I really enjoyed the Olympics, particularly seeing Oscar Pistorius compete in his carbon fibre Cheetah foot. Now, I’m looking forward to seeing some of the more exciting Paralympic events:
Following his historic appearance at the Olympic Games – where he was the first male athlete with a disability to compete at the able-bodied Games – South African Pistorius will be keen to assert his dominance on the Paralympic stage once more.

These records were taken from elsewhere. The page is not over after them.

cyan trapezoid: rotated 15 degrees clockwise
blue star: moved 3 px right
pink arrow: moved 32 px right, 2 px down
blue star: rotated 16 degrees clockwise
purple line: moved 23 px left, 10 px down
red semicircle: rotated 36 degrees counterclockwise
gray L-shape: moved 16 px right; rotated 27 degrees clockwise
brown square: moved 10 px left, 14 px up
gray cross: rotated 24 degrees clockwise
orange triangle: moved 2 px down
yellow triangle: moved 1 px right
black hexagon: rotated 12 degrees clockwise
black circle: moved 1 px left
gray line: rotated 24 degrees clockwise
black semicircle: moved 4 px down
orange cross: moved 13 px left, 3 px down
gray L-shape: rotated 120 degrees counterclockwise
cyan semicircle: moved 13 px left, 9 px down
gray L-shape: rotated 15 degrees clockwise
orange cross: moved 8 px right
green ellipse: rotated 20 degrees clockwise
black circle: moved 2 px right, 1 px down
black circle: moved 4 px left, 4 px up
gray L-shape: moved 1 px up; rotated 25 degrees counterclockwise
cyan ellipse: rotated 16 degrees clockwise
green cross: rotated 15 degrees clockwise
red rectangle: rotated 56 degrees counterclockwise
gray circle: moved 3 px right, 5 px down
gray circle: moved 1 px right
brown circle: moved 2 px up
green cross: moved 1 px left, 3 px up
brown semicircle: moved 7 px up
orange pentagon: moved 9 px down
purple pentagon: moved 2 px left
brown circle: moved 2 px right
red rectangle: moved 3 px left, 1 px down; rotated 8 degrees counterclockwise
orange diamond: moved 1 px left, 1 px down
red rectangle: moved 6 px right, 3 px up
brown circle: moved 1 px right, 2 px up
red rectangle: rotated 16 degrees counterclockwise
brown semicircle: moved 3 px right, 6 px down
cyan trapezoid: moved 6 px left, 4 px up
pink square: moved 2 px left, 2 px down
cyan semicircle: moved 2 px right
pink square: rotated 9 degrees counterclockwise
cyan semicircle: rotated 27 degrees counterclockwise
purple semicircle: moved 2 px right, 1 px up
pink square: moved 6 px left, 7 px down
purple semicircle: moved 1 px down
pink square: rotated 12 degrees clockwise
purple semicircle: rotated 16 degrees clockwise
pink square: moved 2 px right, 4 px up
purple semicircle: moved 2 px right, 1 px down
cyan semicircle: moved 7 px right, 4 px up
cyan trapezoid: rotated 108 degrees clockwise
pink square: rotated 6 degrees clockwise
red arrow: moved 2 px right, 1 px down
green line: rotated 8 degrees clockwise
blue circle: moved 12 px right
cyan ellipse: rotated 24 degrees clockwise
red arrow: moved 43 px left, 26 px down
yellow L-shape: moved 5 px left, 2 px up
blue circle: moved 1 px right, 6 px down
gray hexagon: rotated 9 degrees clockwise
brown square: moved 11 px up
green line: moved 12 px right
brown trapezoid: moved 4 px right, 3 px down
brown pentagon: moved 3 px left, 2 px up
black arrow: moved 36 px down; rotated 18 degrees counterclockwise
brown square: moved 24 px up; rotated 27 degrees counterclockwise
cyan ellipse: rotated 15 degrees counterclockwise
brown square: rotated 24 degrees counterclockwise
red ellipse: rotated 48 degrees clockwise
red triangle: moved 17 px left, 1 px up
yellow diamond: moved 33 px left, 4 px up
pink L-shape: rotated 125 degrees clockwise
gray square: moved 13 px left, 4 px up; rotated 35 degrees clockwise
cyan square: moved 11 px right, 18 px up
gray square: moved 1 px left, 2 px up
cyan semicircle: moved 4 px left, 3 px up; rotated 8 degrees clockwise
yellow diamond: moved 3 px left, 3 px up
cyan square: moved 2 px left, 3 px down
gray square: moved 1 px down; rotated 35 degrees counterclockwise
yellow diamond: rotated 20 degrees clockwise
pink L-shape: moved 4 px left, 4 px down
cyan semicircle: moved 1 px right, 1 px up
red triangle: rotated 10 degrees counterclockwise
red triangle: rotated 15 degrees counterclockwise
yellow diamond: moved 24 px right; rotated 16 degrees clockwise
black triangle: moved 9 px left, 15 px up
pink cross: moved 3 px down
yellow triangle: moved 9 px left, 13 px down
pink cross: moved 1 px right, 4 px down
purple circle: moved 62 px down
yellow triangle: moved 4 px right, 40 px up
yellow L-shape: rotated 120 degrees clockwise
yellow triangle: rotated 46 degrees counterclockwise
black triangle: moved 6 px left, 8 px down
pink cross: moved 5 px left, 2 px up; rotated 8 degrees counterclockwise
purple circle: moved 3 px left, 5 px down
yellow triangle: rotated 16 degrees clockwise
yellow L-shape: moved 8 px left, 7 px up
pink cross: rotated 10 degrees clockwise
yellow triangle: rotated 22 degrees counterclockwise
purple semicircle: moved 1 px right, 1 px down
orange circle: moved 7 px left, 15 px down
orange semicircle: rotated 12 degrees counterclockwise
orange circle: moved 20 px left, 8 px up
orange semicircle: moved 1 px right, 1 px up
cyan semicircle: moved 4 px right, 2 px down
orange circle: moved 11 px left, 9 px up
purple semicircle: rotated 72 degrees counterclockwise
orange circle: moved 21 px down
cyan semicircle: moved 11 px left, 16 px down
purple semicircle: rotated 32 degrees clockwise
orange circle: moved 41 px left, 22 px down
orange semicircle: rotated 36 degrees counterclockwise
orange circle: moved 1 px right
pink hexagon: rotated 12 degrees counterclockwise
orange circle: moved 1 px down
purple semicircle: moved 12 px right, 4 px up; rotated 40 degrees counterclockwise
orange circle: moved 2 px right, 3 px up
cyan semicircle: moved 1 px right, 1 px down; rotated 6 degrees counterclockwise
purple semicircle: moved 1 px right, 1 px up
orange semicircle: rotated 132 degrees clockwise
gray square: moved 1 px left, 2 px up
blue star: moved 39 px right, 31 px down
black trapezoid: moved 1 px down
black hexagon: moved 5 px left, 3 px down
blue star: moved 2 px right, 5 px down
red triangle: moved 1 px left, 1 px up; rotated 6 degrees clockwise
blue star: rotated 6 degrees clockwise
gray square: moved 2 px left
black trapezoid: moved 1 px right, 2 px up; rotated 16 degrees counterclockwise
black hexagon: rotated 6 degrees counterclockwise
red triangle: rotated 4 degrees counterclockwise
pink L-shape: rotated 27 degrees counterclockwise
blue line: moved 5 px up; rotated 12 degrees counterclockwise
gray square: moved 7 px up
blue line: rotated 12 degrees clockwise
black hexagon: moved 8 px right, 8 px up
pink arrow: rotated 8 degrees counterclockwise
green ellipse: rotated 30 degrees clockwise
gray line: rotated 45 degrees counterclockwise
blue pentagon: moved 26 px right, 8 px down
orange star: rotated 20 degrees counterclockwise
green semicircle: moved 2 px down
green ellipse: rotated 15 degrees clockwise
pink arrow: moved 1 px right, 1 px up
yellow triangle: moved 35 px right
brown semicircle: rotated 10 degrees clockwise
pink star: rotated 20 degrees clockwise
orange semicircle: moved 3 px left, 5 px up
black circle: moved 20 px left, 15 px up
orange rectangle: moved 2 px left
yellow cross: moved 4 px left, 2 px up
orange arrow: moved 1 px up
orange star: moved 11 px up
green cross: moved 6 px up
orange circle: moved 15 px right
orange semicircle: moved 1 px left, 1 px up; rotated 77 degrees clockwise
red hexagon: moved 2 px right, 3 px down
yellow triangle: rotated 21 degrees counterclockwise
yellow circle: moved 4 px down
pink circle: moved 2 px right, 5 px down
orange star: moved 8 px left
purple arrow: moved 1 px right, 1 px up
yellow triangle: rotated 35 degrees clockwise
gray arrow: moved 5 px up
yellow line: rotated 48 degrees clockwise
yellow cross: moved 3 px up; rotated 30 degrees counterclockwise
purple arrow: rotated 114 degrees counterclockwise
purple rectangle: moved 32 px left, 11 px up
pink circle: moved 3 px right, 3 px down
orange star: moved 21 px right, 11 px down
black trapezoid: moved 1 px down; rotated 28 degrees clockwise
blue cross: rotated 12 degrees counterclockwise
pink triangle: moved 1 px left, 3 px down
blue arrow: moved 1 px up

He will be participating in his third Paralympic Games and will hope to repeat his success at Beijing 2008, where he won gold medals in the 100m, 200m and 400m events in the T44 category. – London 2012 Paralympics
This video shows a demonstration of the “Cheetah” robot galloping at speeds of up to 18 miles per hour (mph), setting a new land speed record for legged robots. The previous record was 13.1 mph, set in 1989.
The robot’s movements are patterned after those of fast-running animals in nature. The robot increases its stride and running speed by flexing and un-flexing its back on each step, much as an actual cheetah does.
The current version of the Cheetah robot runs on a laboratory treadmill where it is powered by an off-board hydraulic pump, and uses a boom-like device to keep it running in the center of the treadmill. Testing of a free-running prototype is planned for later this year.
I can’t explain why but watching this video makes me very scared. I think someone needs to make a horror movie with speedy robot cheetahs to haunt my nightmares.
This description of the robotics program doesn’t help any:
Robots hold great promise for amplifying human effectiveness in Defense operations. Compared to human beings and animals, however, the mobility and manipulation capability of present day robots is poor. In addition, design and manufacturing of current robotic systems are time consuming, and fabrication costs remain high. If these limitations were overcome, robots could assist in the execution of military operations far more effectively across a far greater range of missions.